Effects of anesthetic regimes on inflammatory responses in a rat model of acute lung injury

Abstract

Purpose: Gamma-aminobutyric acid (GABA) is the major inhibitory neurotransmitter through activation of GABA receptors. Volatile anesthetics activate type-A (GABA(A)) receptors resulting in inhibition of synaptic transmission. Lung epithelial cells have been recently found to express GABA(A) receptors that exert anti-inflammatory properties. We hypothesized that the volatile anesthetic sevoflurane (SEVO) attenuates lung inflammation through activation of lung epithelial GABA(A) receptors.

Methods: Sprague-Dawley rats were anesthetized with SEVO or ketamine/xylazine (KX). Acute lung inflammation was induced by intratracheal instillation of endotoxin, followed by mechanical ventilation for 4 h at a tidal volume of 15 mL/kg without positive end-expiratory pressure (two-hit lung injury model). To examine the specific effects of GABA, healthy human lung epithelial cells (BEAS-2B) were challenged with endotoxin in the presence and absence of GABA with and without addition of the GABA(A) receptor antagonist picrotoxin.

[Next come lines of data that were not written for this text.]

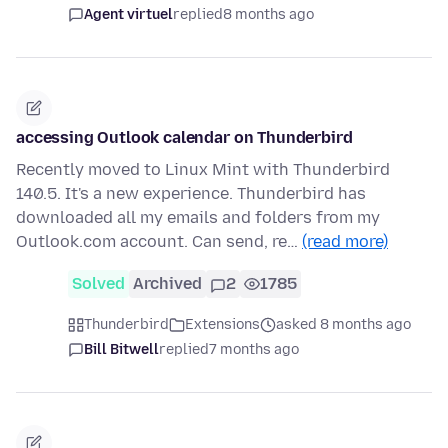
Agent virtuel
replied
8 months ago
accessing Outlook calendar on Thunderbird
Recently moved to Linux Mint with Thunderbird
140.5. It's a new experience. Thunderbird has
downloaded all my emails and folders from my
Outlook.com account. Can send, re…
(read more)
Solved
Archived
2
1785
Thunderbird
Extensions
asked 8 months ago
Bill Bitwell
replied
7 months ago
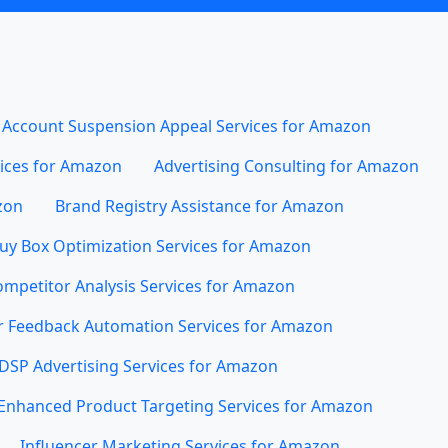
Account Suspension Appeal Services for Amazon
vices for Amazon
Advertising Consulting for Amazon
zon
Brand Registry Assistance for Amazon
uy Box Optimization Services for Amazon
mpetitor Analysis Services for Amazon
 Feedback Automation Services for Amazon
DSP Advertising Services for Amazon
Enhanced Product Targeting Services for Amazon
Influencer Marketing Services for Amazon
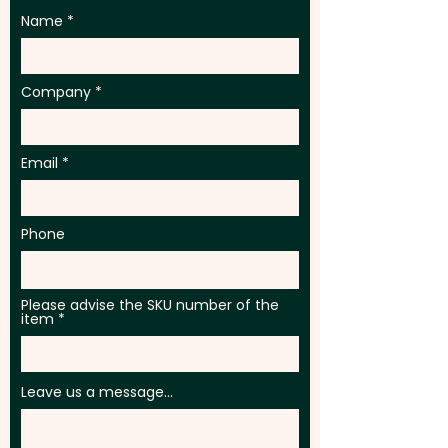
Name
Company
Email
Phone
Please advise the SKU number of the
item
Leave us a message...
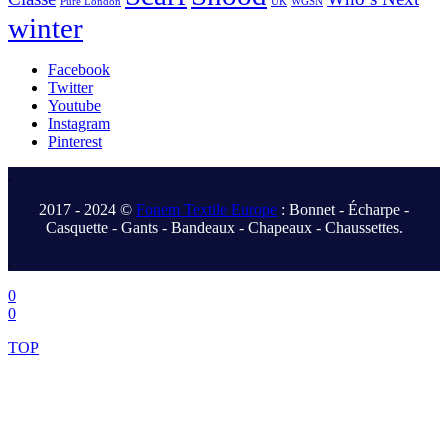
Pure London
UK
WGSN
winter
Facebook
Twitter
Youtube
Instagram
Pinterest
.
2017 - 2024 ©
Fonem Textile Europe
: Bonnet - Écharpe -
Casquette - Gants - Bandeaux - Chapeaux - Chaussettes.
.
0
0
TOP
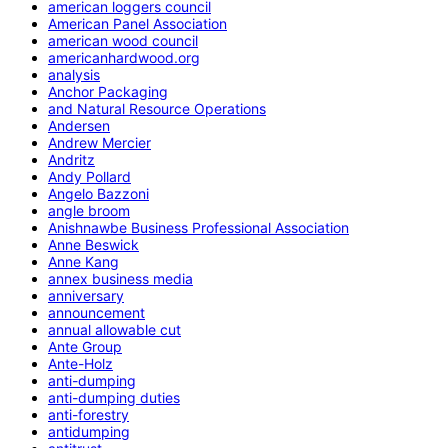
american loggers council
American Panel Association
american wood council
americanhardwood.org
analysis
Anchor Packaging
and Natural Resource Operations
Andersen
Andrew Mercier
Andritz
Andy Pollard
Angelo Bazzoni
angle broom
Anishnawbe Business Professional Association
Anne Beswick
Anne Kang
annex business media
anniversary
announcement
annual allowable cut
Ante Group
Ante-Holz
anti-dumping
anti-dumping duties
anti-forestry
antidumping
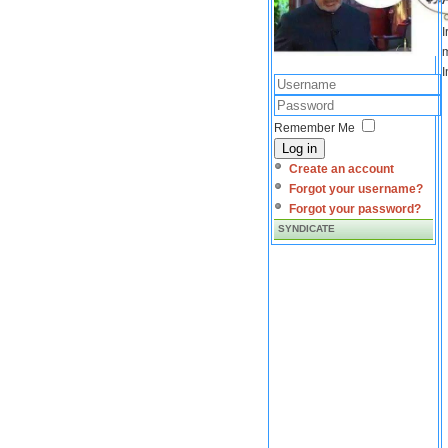
I
m
I
Remember Me
Log in
Create an account
Forgot your username?
Forgot your password?
SYNDICATE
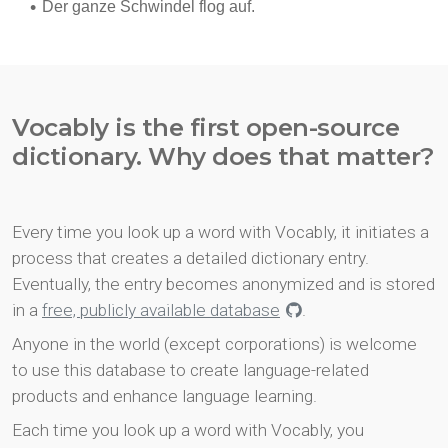
Vocably is the first open-source
dictionary. Why does that matter?
Every time you look up a word with Vocably, it initiates a
process that creates a detailed dictionary entry.
Eventually, the entry becomes anonymized and is stored
in a
free, publicly available database
.
Anyone in the world (except corporations) is welcome
to use this database to create language-related
products and enhance language learning.
Each time you look up a word with Vocably, you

Results: Anesthesia with SEVO improved oxygenation and reduced pulmonary cytokine responses compared to KX. This phenomenon was associated with increased expression of the π subunit of GABA(A) receptors and glutamic acid decarboxylase (GAD). The endotoxin-induced cytokine release from BEAS-2B cells was attenuated by the treatment with GABA, which was reversed by the administration of picrotoxin.

Conclusion: Anesthesia with SEVO suppresses pulmonary inflammation and thus protects the lung from the two-hit injury. The anti-inflammatory effect of SEVO is likely due to activation of pulmonary GABA(A) signaling pathways.

Figure 1. Mean arterial pressure, gas exchange and lung permeability

Mean arterial blood pressure (MAP); arterial partial pressure of carbon dioxide (PaCO₂) and arterial partial pressure of oxygen (PaO₂) in animals anesthetized with ketamine/xylazine (KX) or sevoflurane (SEVO) over time. Lung wet/dry weight ratio was determined at the end of 4-h mechanical ventilation started 30 min after LPS administration. N=17 per group.

Figure 2. Inflammatory mediator responses in BAL fluid

Cytokine and ICAM-1 responses in animals anesthetized with ketamine/xylazine (KX) or sevoflurane (SEVO). Bronchoalveolar lavage (BAL) fluid was obtained at the end of 4-h mechanical ventilation started 30 min after LPS intratracheal administration. Tumor necrosis factor-alpha (TNF-α); macrophage inflammatory protein-1 alpha (MIP-1α); interleukin-1 beta (IL-1β); keratinocyte growth factor (KC); monocyte chemotactic protein-1 (MCP-1) and intracellular adhesion molecule-1 (ICAM-1). N=17 per group.

Figure 3. Lung expression of GAD and GABA_AR receptor

A. Immunohistochemistry staining for the epithelial marker surfactant protein C (green), and GAD (red), GABA_AR (red) and their overlay (orange) in healthy rat lungs. B. Western blot for detection of GAD in animals anesthetized with KX or SEVO at the end of 4-h mechanical ventilation started 30 min after LPS intratracheal administration. Average expression of GAD over β-actin was from 5 experiments.

Figure 4. Cytokine responses in BEAS-2B cells

Concentration of cytokines measured in cell culture supernatants of human bronchial epithelial cells (BEAS-2B) stimulated with LPS (Control) followed by incubation with gamma amino butyric acid (GABA), picrotoxin (PTX) or GABA+PTX for 8h. N = 5 experiments per group.